# TASK GOAL
Copy out the lines of the material that include the string "addition".

# SOURCE MATERIAL
----
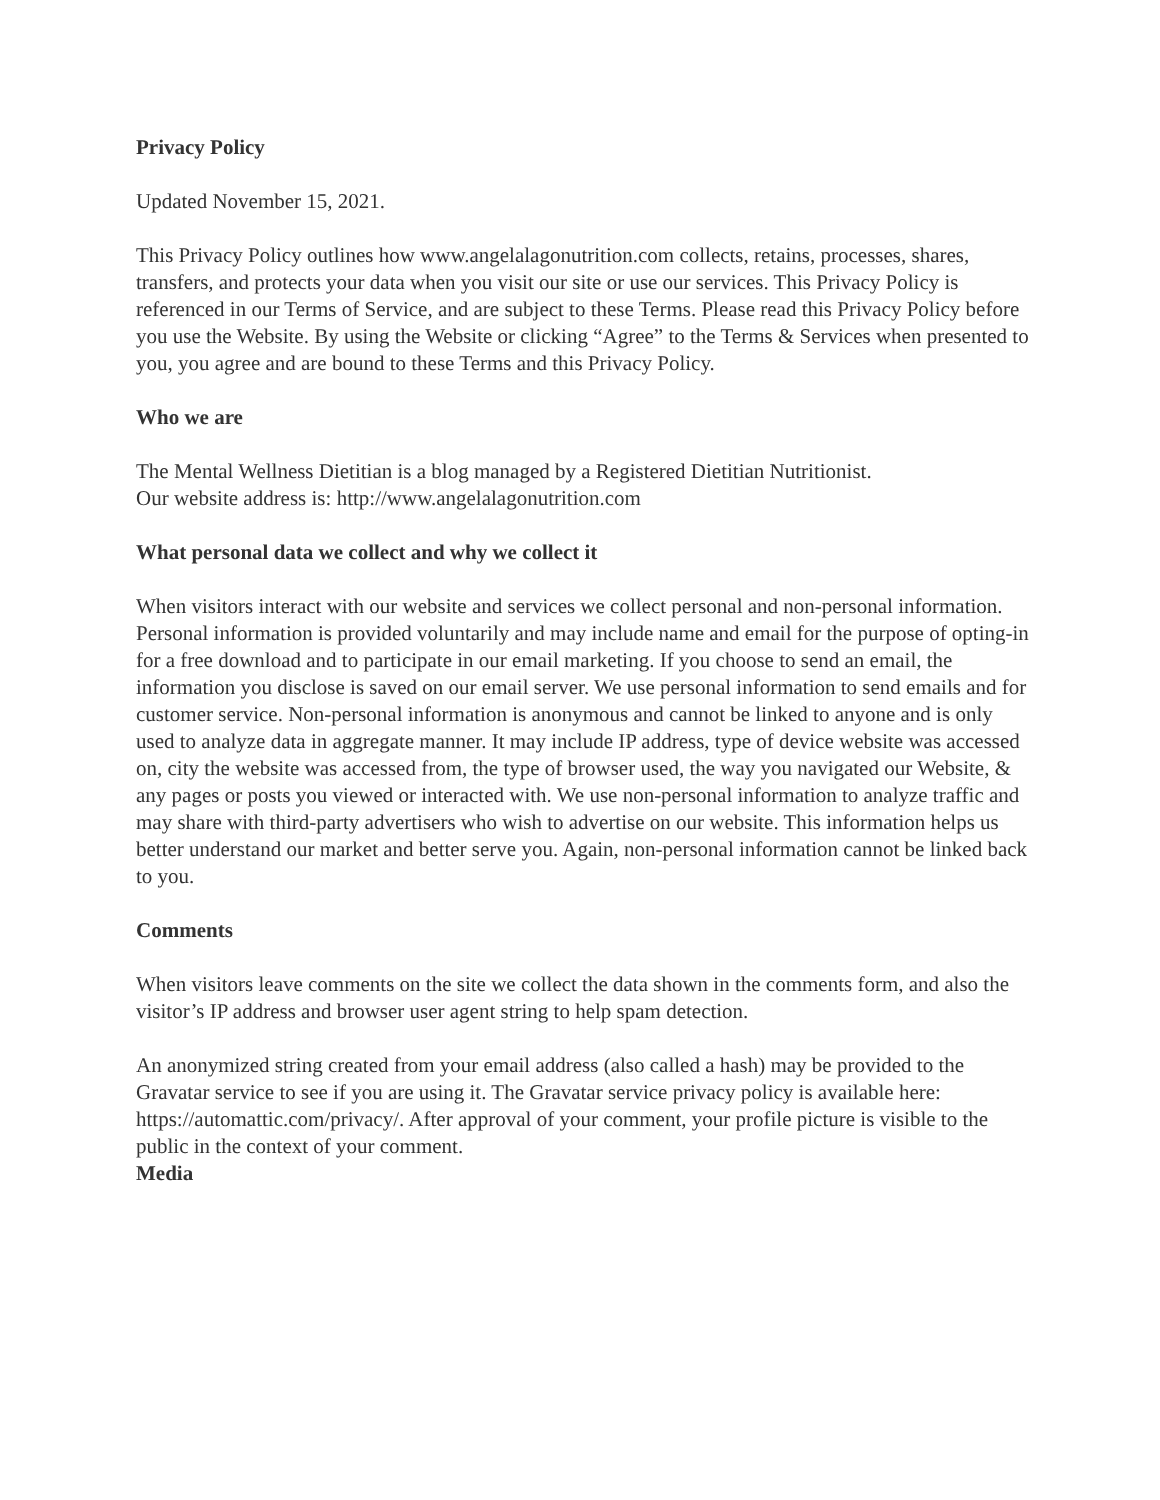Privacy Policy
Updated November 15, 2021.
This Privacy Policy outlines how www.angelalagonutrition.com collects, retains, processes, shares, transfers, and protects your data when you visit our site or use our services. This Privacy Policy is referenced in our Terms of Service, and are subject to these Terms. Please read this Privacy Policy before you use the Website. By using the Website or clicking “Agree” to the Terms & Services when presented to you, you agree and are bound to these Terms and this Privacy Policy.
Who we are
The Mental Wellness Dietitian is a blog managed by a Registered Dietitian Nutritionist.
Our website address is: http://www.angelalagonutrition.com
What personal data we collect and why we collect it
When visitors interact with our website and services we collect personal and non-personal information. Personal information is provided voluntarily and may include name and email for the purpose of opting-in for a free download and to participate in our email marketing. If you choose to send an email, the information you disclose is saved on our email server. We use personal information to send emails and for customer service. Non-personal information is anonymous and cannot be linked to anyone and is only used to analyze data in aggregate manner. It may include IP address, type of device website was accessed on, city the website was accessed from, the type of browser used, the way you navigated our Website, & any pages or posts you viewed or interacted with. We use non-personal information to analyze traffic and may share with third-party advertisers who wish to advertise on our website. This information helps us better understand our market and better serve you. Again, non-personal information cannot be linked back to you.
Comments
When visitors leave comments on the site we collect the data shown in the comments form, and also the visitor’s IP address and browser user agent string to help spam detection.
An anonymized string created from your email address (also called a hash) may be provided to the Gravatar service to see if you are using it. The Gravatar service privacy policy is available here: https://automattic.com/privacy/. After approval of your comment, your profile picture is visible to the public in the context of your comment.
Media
----
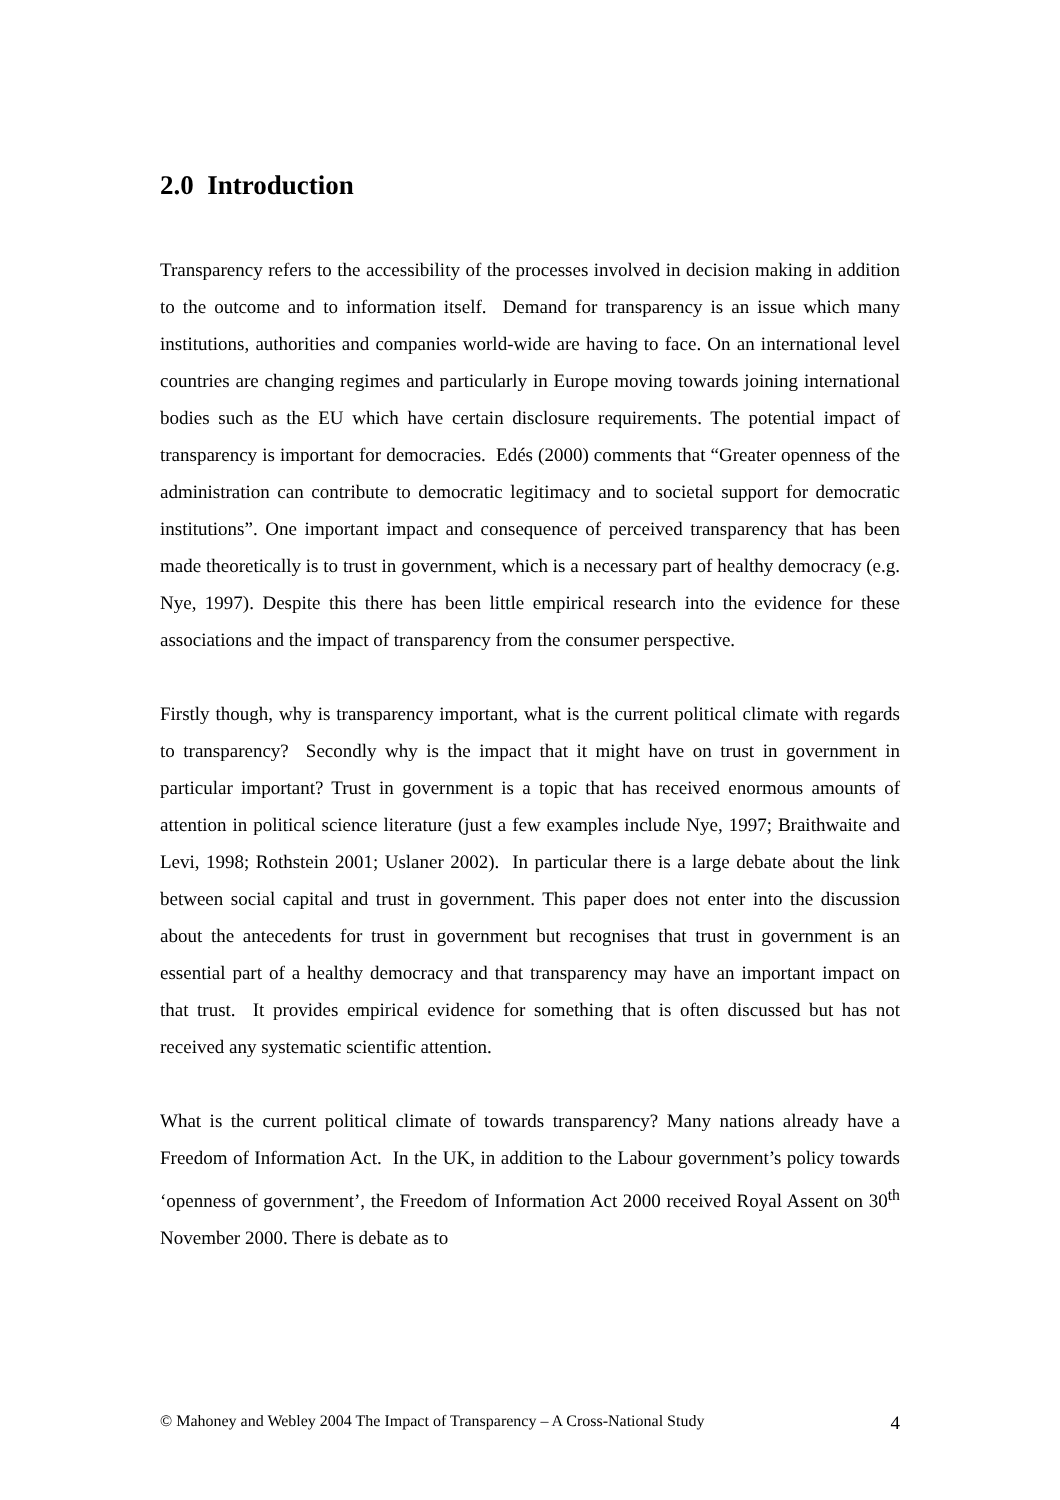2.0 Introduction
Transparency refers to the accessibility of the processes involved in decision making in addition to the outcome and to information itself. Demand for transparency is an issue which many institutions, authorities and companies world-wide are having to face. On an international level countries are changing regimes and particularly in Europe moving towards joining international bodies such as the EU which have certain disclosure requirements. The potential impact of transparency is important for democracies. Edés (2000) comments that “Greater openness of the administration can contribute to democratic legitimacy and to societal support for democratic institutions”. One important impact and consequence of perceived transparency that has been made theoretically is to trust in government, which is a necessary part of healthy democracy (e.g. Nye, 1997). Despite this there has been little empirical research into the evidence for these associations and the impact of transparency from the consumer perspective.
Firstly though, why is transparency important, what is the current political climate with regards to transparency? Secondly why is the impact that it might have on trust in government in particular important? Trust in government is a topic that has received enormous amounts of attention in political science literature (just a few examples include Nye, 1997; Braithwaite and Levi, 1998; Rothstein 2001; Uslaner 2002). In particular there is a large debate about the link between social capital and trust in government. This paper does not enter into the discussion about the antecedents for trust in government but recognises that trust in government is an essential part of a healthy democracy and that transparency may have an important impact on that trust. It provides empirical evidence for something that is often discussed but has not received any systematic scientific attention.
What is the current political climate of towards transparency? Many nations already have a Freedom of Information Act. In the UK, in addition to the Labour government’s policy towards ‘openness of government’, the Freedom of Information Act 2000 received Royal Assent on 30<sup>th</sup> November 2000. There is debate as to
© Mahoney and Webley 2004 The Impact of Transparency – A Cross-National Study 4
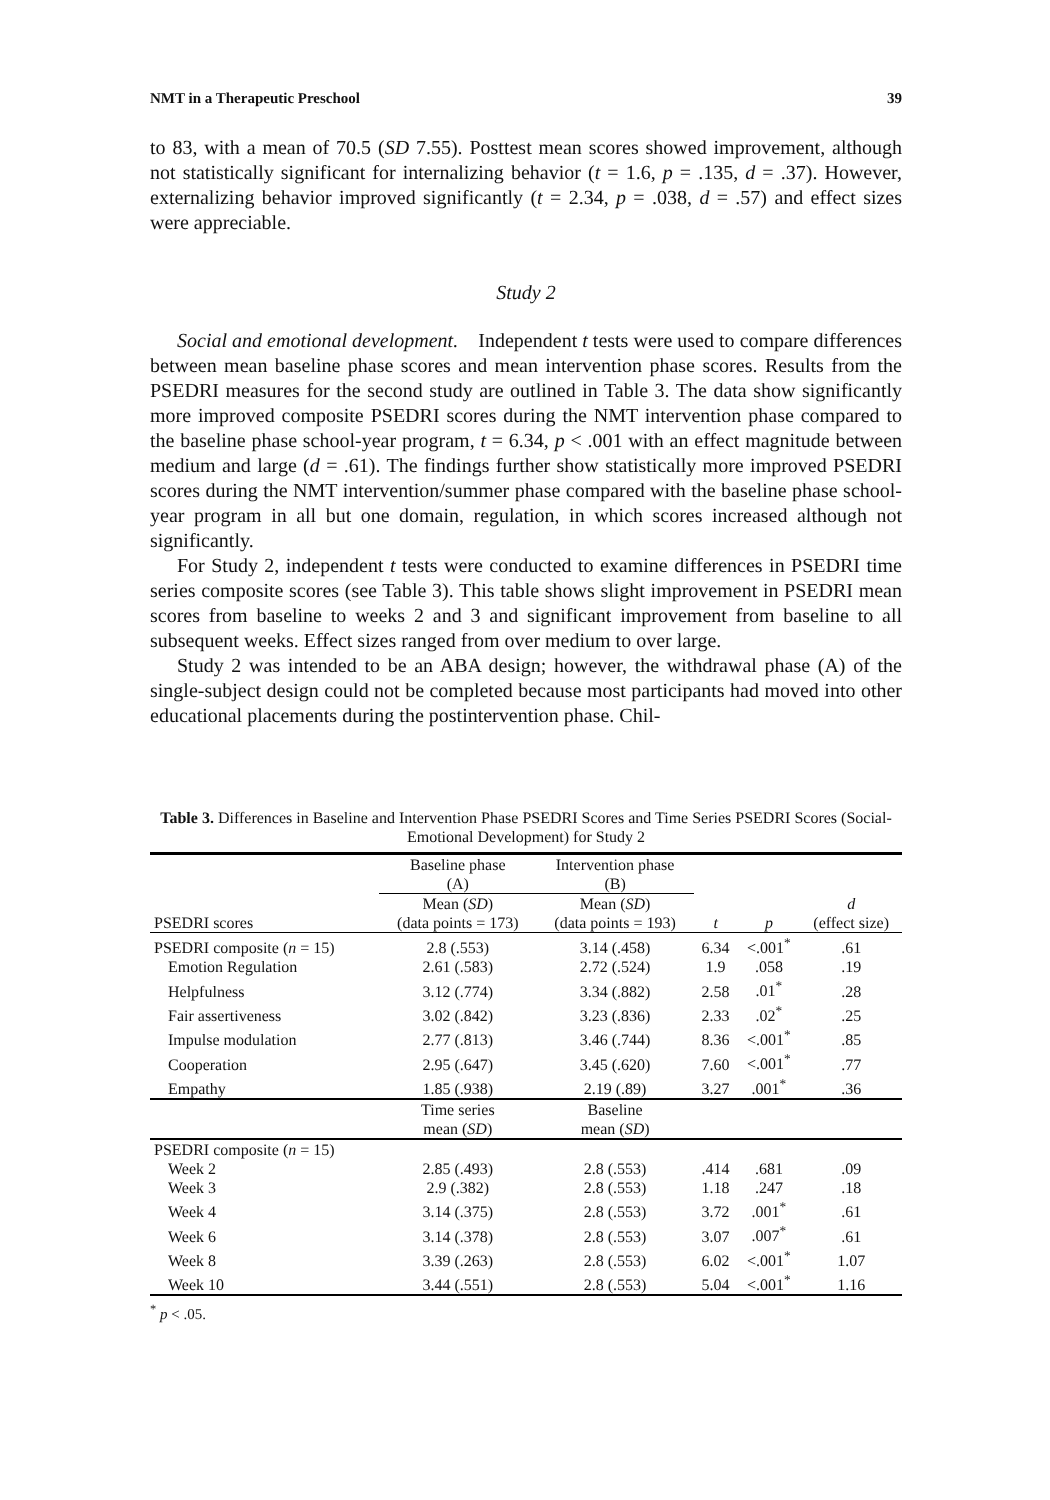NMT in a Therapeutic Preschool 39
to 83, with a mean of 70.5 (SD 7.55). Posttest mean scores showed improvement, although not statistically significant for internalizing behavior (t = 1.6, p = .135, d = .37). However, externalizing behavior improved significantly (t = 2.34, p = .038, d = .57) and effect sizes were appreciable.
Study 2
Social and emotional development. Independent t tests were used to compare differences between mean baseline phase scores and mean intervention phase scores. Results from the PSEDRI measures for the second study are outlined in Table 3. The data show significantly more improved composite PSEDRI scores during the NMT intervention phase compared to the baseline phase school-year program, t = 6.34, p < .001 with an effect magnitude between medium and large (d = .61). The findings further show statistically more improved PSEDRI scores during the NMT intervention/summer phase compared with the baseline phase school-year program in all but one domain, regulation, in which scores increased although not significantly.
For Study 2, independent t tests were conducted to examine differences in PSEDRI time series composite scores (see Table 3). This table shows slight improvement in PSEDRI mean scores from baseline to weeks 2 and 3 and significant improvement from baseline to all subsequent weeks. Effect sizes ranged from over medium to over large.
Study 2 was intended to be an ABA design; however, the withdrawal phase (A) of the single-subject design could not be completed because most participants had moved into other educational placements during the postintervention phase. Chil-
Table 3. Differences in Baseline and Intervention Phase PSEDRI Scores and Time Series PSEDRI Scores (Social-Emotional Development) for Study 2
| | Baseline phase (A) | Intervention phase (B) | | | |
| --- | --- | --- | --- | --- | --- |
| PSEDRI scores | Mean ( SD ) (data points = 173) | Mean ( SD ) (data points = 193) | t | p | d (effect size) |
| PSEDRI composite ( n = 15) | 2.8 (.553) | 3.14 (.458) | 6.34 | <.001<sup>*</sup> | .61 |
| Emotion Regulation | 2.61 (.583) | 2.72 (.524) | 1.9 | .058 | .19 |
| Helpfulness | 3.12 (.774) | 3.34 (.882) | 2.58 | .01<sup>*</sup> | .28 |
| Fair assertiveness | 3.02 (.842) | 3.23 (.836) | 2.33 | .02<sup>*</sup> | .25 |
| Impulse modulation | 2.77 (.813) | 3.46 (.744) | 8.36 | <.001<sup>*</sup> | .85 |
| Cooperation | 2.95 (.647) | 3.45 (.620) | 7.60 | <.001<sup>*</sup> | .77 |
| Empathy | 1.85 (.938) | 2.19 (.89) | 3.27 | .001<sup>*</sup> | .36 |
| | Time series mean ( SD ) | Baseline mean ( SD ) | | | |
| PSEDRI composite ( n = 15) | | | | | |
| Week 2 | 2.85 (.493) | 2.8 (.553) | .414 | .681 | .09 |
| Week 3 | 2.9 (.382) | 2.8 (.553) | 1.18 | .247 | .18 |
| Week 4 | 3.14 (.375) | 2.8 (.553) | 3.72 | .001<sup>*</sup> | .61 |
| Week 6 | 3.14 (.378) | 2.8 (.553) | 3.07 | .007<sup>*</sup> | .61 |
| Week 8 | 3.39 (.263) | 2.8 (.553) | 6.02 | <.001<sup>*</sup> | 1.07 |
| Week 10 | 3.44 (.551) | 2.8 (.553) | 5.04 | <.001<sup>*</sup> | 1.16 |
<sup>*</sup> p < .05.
----
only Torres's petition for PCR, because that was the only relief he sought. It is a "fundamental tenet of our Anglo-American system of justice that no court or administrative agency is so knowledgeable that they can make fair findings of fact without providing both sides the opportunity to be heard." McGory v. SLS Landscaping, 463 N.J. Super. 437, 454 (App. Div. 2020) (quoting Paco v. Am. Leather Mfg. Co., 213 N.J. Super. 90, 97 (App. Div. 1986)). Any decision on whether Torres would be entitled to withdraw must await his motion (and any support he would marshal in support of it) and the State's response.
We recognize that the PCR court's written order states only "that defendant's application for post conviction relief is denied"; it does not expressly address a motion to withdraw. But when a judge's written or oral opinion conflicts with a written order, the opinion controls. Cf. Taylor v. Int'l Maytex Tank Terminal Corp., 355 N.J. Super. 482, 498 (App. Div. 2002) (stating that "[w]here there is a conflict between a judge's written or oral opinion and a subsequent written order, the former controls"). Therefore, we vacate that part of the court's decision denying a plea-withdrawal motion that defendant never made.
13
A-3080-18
----
# ANSWER FOR THE TASK
Transparency refers to the accessibility of the processes involved in decision making in addition to the outcome and to information itself. Demand for transparency is an issue which many institutions, authorities and companies world-wide are having to face. On an international level countries are changing regimes and particularly in Europe moving towards joining international bodies such as the EU which have certain disclosure requirements. The potential impact of transparency is important for democracies. Edés (2000) comments that “Greater openness of the administration can contribute to democratic legitimacy and to societal support for democratic institutions”. One important impact and consequence of perceived transparency that has been made theoretically is to trust in government, which is a necessary part of healthy democracy (e.g. Nye, 1997). Despite this there has been little empirical research into the evidence for these associations and the impact of transparency from the consumer perspective.
What is the current political climate of towards transparency? Many nations already have a Freedom of Information Act. In the UK, in addition to the Labour government’s policy towards ‘openness of government’, the Freedom of Information Act 2000 received Royal Assent on 30<sup>th</sup> November 2000. There is debate as to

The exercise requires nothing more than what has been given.